Introduction

Stan doesn’t allow discrete unknown parameters in its models1. This limitation2 prevents us from fitting occupancy models under the parameterization commonly used by modelers in JAGS. The issue is that the unknown occupancy states (the Z-matrix in community models) are discrete, and this is not allowed in Stan.

The solution is to marginalize out the discrete occupancy states. There are a few pages floating around the web that show us how to do this. I initially found those pages frustrating to understand, which is my motivation for writing this up. The Fukami Lab page doesn’t really explain where the marginalization happens or how it works. Bob Carpenter’s translation of the Dorazio data-augmented multi-species model does the marginalization very quickly in heavy math symbology, and moreover relies on a lack of sampling-event-specific detectability covariates to do so. To be fair, neither of these pages’ main purpose is to explain marginalization for beginners, so no complaint!

What I really wanted was a satisfying explanation of the marginalization written in JAGS/BUGS language first, and translated to Stan second. That’s what I’ve tried to produce here. We’ll start with the likelihood for a single-species, single-season model in JAGS. Then we’ll marginalize, still in JAGS. Then we’ll translate to Stan3. We’ll write the Stan implementation in such a way that it’s pretty clear how to generalize to a multi-species model. Once the reader is comfortable with the multi-species model in Stan, she should be able to follow Bob Carpenter’s data-augmented version, even if she requires event-specific detection covariates.
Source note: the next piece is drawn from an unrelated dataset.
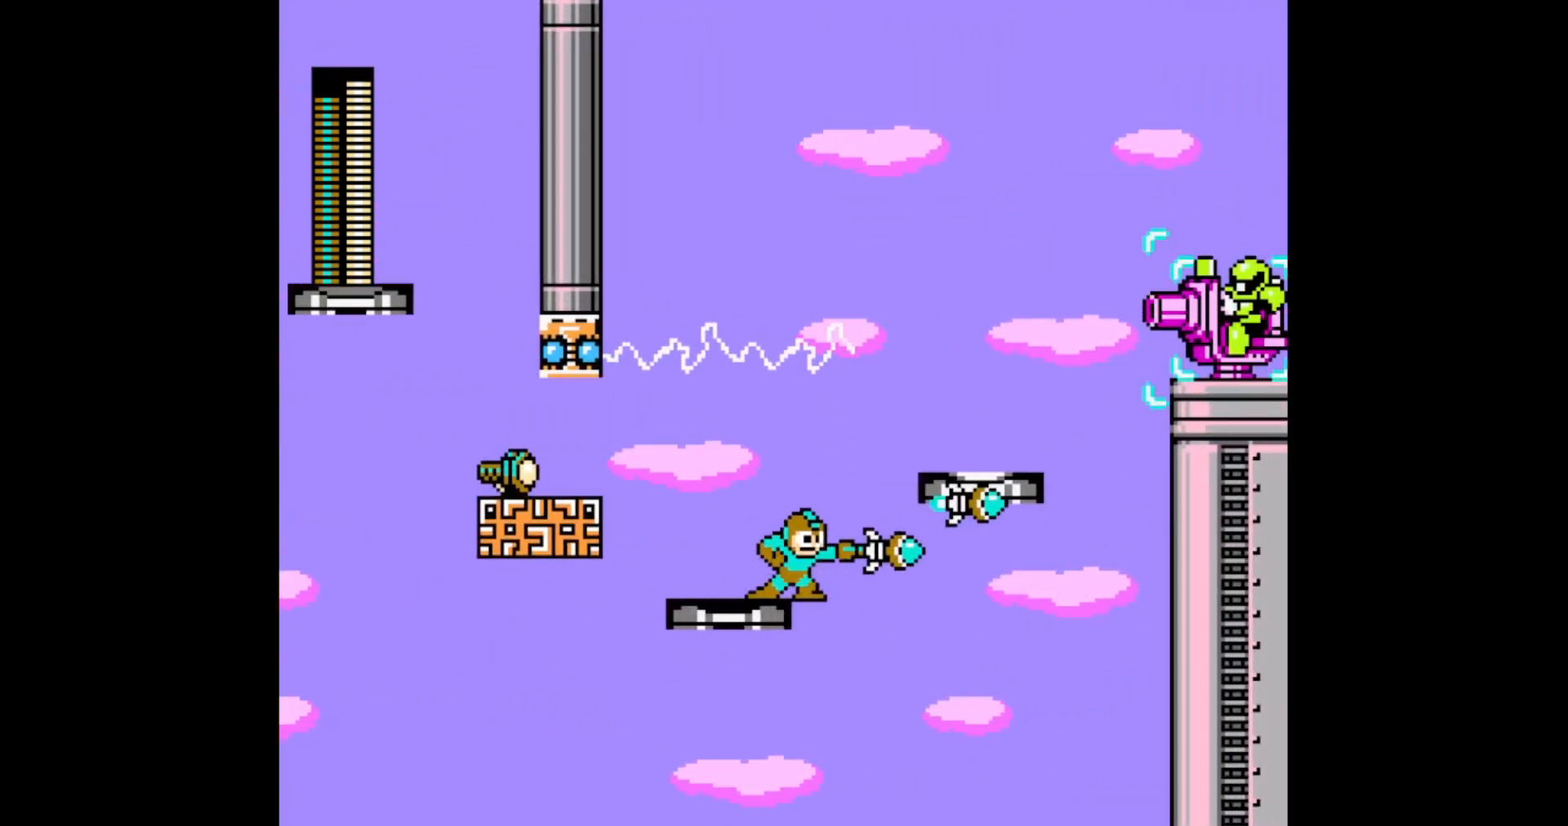
{"buttons": ["B", "DPAD_RIGHT"], "events": [[50, "A", "down"], [117, "A", "up"], [117, "DPAD_RIGHT", "down"], [233, "B", "down"]]}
The familiar JAGS/BUGS model

The familiar parameterization of the single-species, single-season occupancy model has a likelihood of the following form:

for(i in 1:n_unit){
  Z[i] ~ dbern(psi[i])                                       # Line A
  logit(psi[i]) <- a0 + a1*cov1[i] + a2*cov2[i]
  for(j in 1:n_rep){
    det_data[i,j] ~ dbern(Z[i]*theta[i,j])                   # Line B
    logit(theta[i,j]) <- b0 + b1*cov1[i] + b2*cov3[i,j]
  }
}

This particular implementation contains two occupancy covariates and two detection covariates, one of which is unit-specific and one of which is event-specific. Here unit refers to a closure-unit, the sampling unit over which closure is assumed. This corresponds to a site in a single-species model or a species-site in a multispecies model.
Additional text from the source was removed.